Gold investors face a “challenging” market environment in the second half of the year after an essentially flat performance for the precious metal in the first six months of 2022, the World Gold Council said in its mid-year outlook report released Thursday.
Investors will need to weigh pressure from higher interest rates and potential strength in the U.S. dollar against support from high inflation and market volatility, the report said.
The World Gold Council said gold prices ended the first half of this year up 0.6%, closing at $1,817 an ounce, based on the LBMA Gold Price PM benchmark, which is administered by the ICE Benchmark Administration. Most-active gold futures traded on Comex
however, ended about 1.2% lower for the first six months of 2022, settling at $1,807.30 on June 30.
“Gold’s flat [year-to-date] performance may seem dull, but gold was nonetheless one of the best-performing assets during H1,” the World Gold Council report said. “It not only delivered positive returns, but it did so with below-average volatility,” allowing investors to mitigate losses during this volatile period.
Global gold exchange-traded funds saw a second straight month of outflows — 28 metric tons, or $1.7 billion — in June, though global holdings of gold ETFs were up 6% year to date, a separate report from the group, also released Thursday, showed.
Other major assets, such as equities and bonds, saw their worst performance in decades during the first half, Juan Carlos Artigas, the gold council’s global head of research, told MarketWatch.
Investors will continue to face “significant” challenges in the second half of the year, including rising interest rates among major central banks — which have had a big impact on financial markets, including gold, the World Gold Council report said. Higher interest rates can dull demand for the precious metal, which pays no interest.
Still, the World Gold Council believes inflation will remain high, and gold has historically performed well amid high inflation.
“ “Both investors and gold will continue walking the highwire between converging and complex dynamics.””
— Juan Carlos Artigas, World Gold Council
“Both investors and gold will continue walking the highwire between converging and complex dynamics,” Artigas said.

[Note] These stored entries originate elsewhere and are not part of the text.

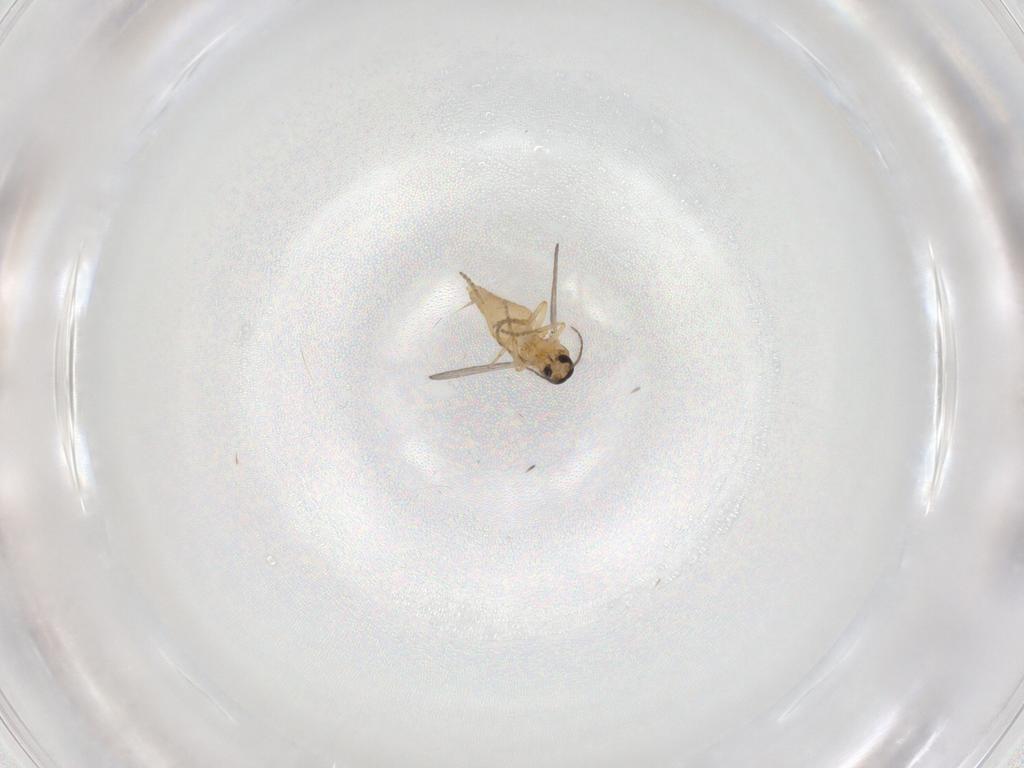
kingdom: Animalia
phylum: Arthropoda
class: Insecta
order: Diptera
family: Ceratopogonidae
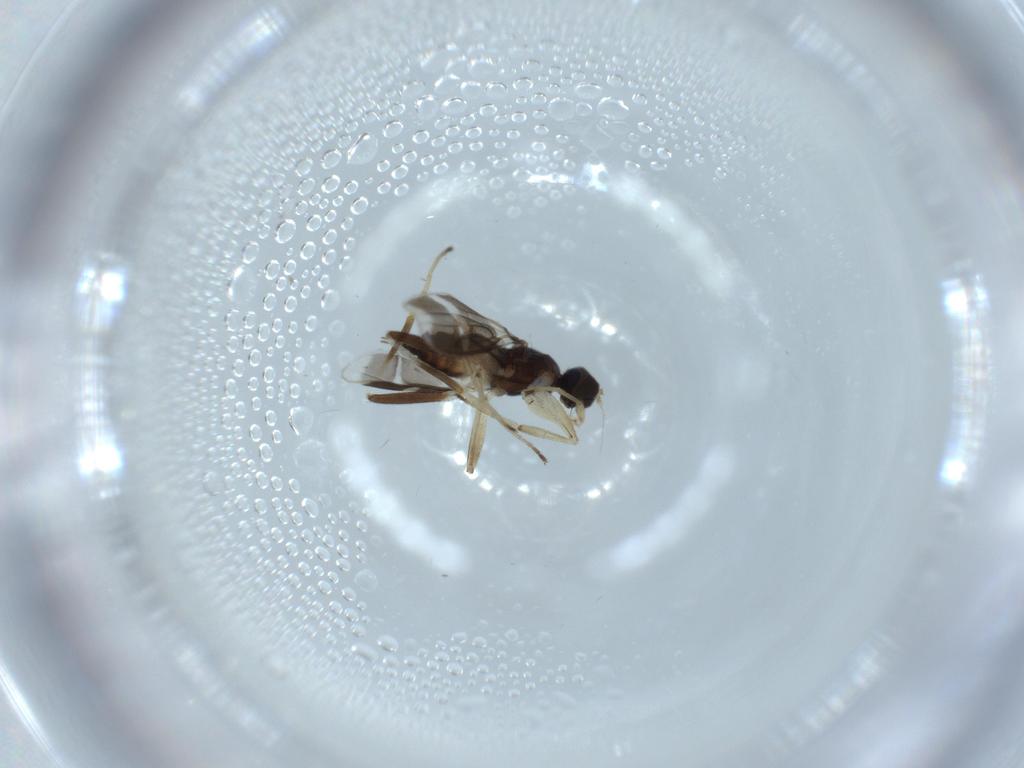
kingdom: Animalia
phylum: Arthropoda
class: Insecta
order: Diptera
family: Hybotidae
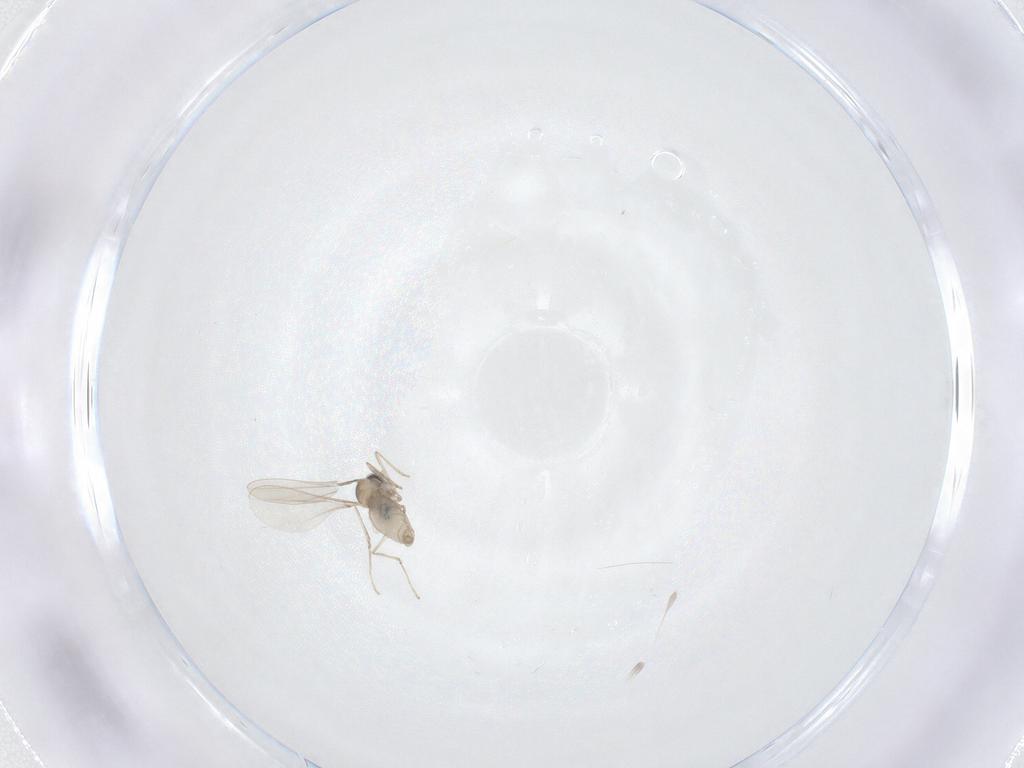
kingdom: Animalia
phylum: Arthropoda
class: Insecta
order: Diptera
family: Cecidomyiidae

“For gold, the negative impact of higher nominal interest rates and the possibility of a stronger dollar is likely to be offset by persistent inflation, market volatility driven by shifts in monetary policy and ongoing geopolitical risks,” he said. “Additionally, we believe that, as economies decelerate but stubborn inflation lingers, equities and bonds are likely to underperform, underscoring gold’s role as a key strategic hedge.”